Figure 13 (from the paper) compares their performance against a partitioned system. Because they cannot prevent such cross-partition access, they must “live with” the inherent slowdown. One of the amazing benefits of HTM is thus revealed: as more operations cross partition boundaries, HTM continues to provide a constant performance. This seems to be one of the key lessons: no sharing is great, but once you find that you must share, synchronizing optimistically works surprisingly well.
Figure 14 (from the paper) attempts to address my comment earlier abut Figure 12: they really don’t have a multiprocessor system under evaluation.
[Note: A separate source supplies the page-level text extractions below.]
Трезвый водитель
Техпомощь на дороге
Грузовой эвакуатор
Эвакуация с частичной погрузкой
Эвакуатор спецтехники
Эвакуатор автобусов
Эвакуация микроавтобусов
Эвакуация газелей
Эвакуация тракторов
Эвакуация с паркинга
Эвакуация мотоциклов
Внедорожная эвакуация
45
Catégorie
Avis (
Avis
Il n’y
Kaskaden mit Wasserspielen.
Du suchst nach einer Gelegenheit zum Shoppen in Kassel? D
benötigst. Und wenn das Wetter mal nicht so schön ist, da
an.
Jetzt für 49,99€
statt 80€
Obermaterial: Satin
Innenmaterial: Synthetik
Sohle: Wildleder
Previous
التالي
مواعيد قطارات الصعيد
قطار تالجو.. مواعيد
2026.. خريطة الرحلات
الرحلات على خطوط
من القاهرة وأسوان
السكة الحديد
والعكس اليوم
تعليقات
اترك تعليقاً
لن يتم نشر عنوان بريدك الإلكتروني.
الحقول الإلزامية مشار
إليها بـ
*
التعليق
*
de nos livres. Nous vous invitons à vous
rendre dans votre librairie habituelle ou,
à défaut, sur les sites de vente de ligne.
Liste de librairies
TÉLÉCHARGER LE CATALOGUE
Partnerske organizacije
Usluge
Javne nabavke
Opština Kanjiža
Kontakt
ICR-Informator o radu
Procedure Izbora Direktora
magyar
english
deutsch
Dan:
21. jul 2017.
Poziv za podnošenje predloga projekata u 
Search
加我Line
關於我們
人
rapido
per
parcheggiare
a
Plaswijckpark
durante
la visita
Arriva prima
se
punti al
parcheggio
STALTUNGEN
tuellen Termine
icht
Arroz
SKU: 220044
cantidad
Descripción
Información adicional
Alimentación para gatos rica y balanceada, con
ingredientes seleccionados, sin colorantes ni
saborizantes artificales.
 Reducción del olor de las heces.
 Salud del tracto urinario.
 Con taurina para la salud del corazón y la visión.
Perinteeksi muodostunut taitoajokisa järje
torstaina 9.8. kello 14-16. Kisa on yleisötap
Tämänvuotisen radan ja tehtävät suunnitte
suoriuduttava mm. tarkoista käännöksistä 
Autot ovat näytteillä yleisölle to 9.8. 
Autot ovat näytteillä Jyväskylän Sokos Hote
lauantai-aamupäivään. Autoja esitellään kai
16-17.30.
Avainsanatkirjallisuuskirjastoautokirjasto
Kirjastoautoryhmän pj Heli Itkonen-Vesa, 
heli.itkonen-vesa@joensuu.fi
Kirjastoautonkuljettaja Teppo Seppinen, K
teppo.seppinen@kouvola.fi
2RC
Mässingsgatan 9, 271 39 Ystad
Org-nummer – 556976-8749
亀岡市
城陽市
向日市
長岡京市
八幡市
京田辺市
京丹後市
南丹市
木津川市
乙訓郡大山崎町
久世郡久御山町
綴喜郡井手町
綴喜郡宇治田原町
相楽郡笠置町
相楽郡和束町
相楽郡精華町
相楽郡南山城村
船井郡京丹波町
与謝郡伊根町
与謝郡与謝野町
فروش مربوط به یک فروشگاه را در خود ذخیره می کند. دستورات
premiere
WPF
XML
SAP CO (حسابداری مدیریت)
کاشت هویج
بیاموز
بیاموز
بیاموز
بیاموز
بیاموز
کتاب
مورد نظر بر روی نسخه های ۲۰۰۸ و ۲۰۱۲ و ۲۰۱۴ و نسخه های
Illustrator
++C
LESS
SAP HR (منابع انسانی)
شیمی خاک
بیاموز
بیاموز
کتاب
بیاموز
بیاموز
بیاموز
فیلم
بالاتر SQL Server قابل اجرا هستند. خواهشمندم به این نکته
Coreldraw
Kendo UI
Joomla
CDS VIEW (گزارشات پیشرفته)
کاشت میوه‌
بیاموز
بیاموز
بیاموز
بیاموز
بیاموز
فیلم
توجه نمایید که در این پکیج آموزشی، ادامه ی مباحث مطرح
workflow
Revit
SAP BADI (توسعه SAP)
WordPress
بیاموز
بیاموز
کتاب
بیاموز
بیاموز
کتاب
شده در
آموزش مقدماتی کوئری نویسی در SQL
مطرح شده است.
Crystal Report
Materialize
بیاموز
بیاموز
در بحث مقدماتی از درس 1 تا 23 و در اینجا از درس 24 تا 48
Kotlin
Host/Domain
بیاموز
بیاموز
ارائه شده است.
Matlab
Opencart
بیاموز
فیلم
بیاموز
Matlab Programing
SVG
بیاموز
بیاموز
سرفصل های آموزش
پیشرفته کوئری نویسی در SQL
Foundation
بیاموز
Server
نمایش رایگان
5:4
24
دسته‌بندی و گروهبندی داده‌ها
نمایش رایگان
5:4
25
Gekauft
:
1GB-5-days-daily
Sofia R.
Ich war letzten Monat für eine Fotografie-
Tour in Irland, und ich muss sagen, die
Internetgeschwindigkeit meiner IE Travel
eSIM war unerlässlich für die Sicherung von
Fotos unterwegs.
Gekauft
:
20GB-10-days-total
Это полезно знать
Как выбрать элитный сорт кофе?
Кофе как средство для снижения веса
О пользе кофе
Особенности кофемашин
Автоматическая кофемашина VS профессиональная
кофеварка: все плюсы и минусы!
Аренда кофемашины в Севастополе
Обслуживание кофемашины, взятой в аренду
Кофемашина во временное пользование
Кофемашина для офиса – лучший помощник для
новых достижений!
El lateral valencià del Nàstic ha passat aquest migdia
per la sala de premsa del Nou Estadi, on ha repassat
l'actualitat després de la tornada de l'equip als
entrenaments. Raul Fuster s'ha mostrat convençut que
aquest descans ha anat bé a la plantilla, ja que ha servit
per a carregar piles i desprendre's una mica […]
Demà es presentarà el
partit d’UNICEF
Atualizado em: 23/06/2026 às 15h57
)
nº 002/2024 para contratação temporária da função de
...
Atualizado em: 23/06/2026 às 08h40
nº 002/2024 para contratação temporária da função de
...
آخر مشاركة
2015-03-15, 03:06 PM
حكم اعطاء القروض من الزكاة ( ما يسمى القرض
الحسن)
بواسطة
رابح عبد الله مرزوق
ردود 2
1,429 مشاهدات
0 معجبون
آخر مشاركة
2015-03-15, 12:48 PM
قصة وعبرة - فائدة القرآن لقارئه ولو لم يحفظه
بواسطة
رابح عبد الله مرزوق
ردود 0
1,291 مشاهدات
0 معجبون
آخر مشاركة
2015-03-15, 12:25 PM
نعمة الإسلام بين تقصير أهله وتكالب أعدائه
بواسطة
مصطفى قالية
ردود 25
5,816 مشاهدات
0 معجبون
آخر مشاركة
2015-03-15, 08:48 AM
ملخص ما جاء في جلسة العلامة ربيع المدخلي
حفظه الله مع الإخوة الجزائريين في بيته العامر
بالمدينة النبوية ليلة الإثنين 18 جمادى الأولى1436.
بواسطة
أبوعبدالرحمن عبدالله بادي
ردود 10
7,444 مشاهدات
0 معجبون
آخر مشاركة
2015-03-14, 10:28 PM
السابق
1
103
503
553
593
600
They admit as much in the paper: the hardware just isn’t available to them. They provide their simulation results to defend their contention that this does continue to scale, projecting almost 800,000 transactions per second with 32 cores.
Figure 15 (from the paper) finally demonstrates the reproducibility of HTM abort operations. If an HTM is retried, many will complete with one or two tries. Thus, it seems that even with multiple threads, they tend to converge towards the hardware limitations.
Bottom line: hardware transactional memory can be a key aspect of improving performance in a shared memory systems with classical synchronization.